A residual is the difference between what the encoder predicted a block would look like and what it actually looks like. After the prediction step (intra or inter), the encoder subtracts the prediction from the real pixels and gets a residual — a block of small numbers, mostly close to zero, that represents the leftover information the prediction didn't capture. The residual is what then gets transformed (dct or similar), quantized and entropy-coded for storage. Everything in the actual bitstream is either a prediction instruction (motion vector, intra mode) or a residual.
Why residuals matter: they're the mathematical reason modern video compresses so well. A perfect prediction would leave a residual of all zeros, which entropy-codes to nearly nothing. A bad prediction leaves a residual essentially as informative as the original pixels, which compresses no better than the input. The whole encoder is engineered to make residuals as small and as close to zero as possible before they hit the quantization stage.

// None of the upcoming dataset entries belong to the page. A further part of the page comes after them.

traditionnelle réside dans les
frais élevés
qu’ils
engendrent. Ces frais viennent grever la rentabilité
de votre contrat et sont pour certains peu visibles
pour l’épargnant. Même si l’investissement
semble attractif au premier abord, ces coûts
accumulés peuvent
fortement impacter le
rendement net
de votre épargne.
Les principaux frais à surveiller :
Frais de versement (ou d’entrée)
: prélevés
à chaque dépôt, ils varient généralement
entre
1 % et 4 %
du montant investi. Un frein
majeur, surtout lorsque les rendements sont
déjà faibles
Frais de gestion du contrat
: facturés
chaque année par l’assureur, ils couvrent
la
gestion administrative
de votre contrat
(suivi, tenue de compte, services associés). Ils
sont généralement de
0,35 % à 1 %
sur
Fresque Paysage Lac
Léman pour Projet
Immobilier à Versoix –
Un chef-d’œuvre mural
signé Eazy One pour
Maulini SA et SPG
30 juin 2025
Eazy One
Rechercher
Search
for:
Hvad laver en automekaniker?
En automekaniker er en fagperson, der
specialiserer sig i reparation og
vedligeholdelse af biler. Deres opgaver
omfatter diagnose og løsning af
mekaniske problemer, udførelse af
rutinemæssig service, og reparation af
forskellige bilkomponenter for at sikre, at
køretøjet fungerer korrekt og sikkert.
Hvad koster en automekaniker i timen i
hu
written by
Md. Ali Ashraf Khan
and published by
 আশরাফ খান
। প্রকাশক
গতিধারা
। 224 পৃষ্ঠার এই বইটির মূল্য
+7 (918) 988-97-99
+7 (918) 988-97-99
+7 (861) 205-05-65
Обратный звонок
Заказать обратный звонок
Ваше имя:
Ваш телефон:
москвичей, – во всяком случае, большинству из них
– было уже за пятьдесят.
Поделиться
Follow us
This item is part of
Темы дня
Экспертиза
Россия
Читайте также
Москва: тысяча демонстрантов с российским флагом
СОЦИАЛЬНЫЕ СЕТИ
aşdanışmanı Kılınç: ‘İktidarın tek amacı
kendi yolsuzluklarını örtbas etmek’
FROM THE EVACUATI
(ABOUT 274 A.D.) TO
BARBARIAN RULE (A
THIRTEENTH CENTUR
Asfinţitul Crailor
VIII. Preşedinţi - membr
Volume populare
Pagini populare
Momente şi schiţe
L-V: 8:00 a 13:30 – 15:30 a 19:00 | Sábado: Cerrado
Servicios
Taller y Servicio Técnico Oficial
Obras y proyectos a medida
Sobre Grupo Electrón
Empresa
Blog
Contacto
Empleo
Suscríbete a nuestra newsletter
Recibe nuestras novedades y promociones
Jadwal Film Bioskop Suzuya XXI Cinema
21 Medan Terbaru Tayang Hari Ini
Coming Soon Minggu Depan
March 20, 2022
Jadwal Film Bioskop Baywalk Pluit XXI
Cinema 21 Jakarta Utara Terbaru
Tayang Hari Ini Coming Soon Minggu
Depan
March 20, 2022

For a product team, "residual" is mostly a piece of jargon you'll hear in encoder documentation rather than a knob you tune. But it's useful for diagnosing where compression goes wrong. Visible blockiness on flat areas? The prediction was good but quantization rounded the residual too aggressively. Visible ghosting or smearing on motion? The prediction was bad and the residual was too big to encode at the available bitrate. Sharp text losing crispness? The intra prediction couldn't capture the edge precisely, leaving a high-frequency residual that quantization mauled. Mapping each artefact back to "prediction failed" or "residual was quantized too hard" makes encoder tuning a lot more methodical.